* Supplied records
'''
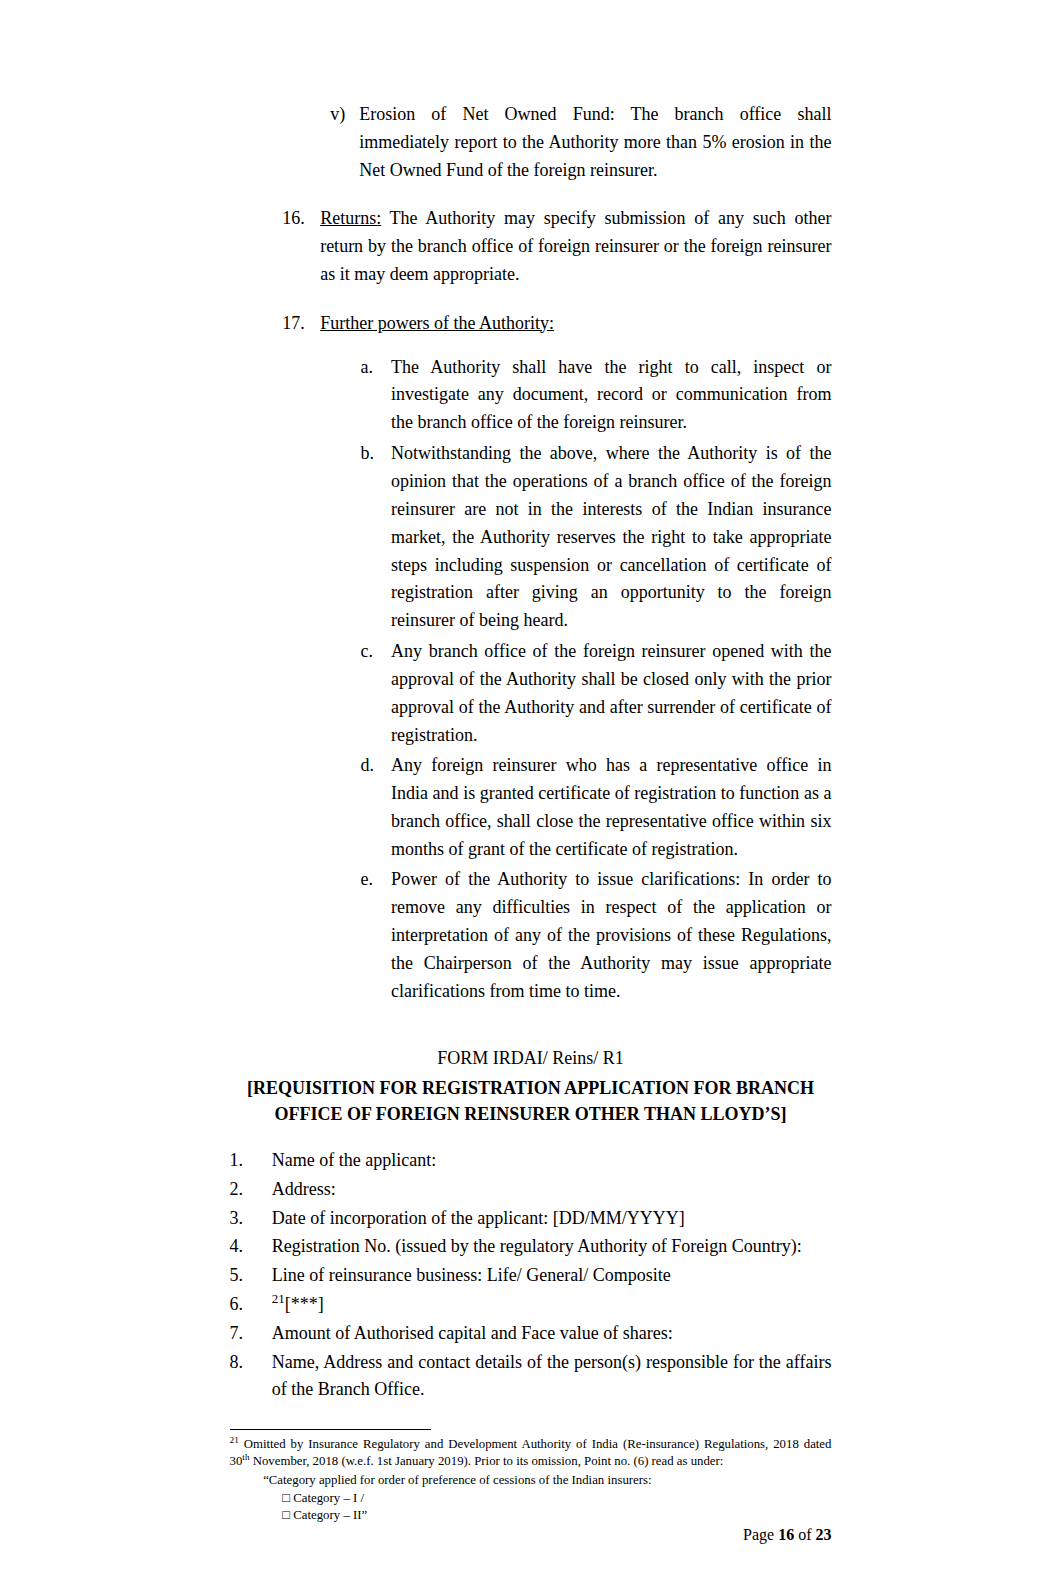v)
Erosion of Net Owned Fund: The branch office shall immediately report to the Authority more than 5% erosion in the Net Owned Fund of the foreign reinsurer.
16.
Returns: The Authority may specify submission of any such other return by the branch office of foreign reinsurer or the foreign reinsurer as it may deem appropriate.
17.
Further powers of the Authority:
a.
The Authority shall have the right to call, inspect or investigate any document, record or communication from the branch office of the foreign reinsurer.
b.
Notwithstanding the above, where the Authority is of the opinion that the operations of a branch office of the foreign reinsurer are not in the interests of the Indian insurance market, the Authority reserves the right to take appropriate steps including suspension or cancellation of certificate of registration after giving an opportunity to the foreign reinsurer of being heard.
c.
Any branch office of the foreign reinsurer opened with the approval of the Authority shall be closed only with the prior approval of the Authority and after surrender of certificate of registration.
d.
Any foreign reinsurer who has a representative office in India and is granted certificate of registration to function as a branch office, shall close the representative office within six months of grant of the certificate of registration.
e.
Power of the Authority to issue clarifications: In order to remove any difficulties in respect of the application or interpretation of any of the provisions of these Regulations, the Chairperson of the Authority may issue appropriate clarifications from time to time.
FORM IRDAI/ Reins/ R1
[REQUISITION FOR REGISTRATION APPLICATION FOR BRANCH OFFICE OF FOREIGN REINSURER OTHER THAN LLOYD’S]
1.
Name of the applicant:
2.
Address:
3.
Date of incorporation of the applicant: [DD/MM/YYYY]
4.
Registration No. (issued by the regulatory Authority of Foreign Country):
5.
Line of reinsurance business: Life/ General/ Composite
6.
21[***]
7.
Amount of Authorised capital and Face value of shares:
8.
Name, Address and contact details of the person(s) responsible for the affairs of the Branch Office.
21 Omitted by Insurance Regulatory and Development Authority of India (Re-insurance) Regulations, 2018 dated 30th November, 2018 (w.e.f. 1st January 2019). Prior to its omission, Point no. (6) read as under:
“Category applied for order of preference of cessions of the Indian insurers:
□ Category – I /
□ Category – II”
Page 16 of 23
'''
* Task to complete
Retype the entries word for word. Omit any images.

* Written solution
v)
Erosion of Net Owned Fund: The branch office shall immediately report to the Authority more than 5% erosion in the Net Owned Fund of the foreign reinsurer.
16.
Returns: The Authority may specify submission of any such other return by the branch office of foreign reinsurer or the foreign reinsurer as it may deem appropriate.
17.
Further powers of the Authority:
a.
The Authority shall have the right to call, inspect or investigate any document, record or communication from the branch office of the foreign reinsurer.
b.
Notwithstanding the above, where the Authority is of the opinion that the operations of a branch office of the foreign reinsurer are not in the interests of the Indian insurance market, the Authority reserves the right to take appropriate steps including suspension or cancellation of certificate of registration after giving an opportunity to the foreign reinsurer of being heard.
c.
Any branch office of the foreign reinsurer opened with the approval of the Authority shall be closed only with the prior approval of the Authority and after surrender of certificate of registration.
d.
Any foreign reinsurer who has a representative office in India and is granted certificate of registration to function as a branch office, shall close the representative office within six months of grant of the certificate of registration.
e.
Power of the Authority to issue clarifications: In order to remove any difficulties in respect of the application or interpretation of any of the provisions of these Regulations, the Chairperson of the Authority may issue appropriate clarifications from time to time.
FORM IRDAI/ Reins/ R1
[REQUISITION FOR REGISTRATION APPLICATION FOR BRANCH OFFICE OF FOREIGN REINSURER OTHER THAN LLOYD’S]
1.
Name of the applicant:
2.
Address:
3.
Date of incorporation of the applicant: [DD/MM/YYYY]
4.
Registration No. (issued by the regulatory Authority of Foreign Country):
5.
Line of reinsurance business: Life/ General/ Composite
6.
21[***]
7.
Amount of Authorised capital and Face value of shares:
8.
Name, Address and contact details of the person(s) responsible for the affairs of the Branch Office.
21 Omitted by Insurance Regulatory and Development Authority of India (Re-insurance) Regulations, 2018 dated 30th November, 2018 (w.e.f. 1st January 2019). Prior to its omission, Point no. (6) read as under:
“Category applied for order of preference of cessions of the Indian insurers:
□ Category – I /
□ Category – II”
Page 16 of 23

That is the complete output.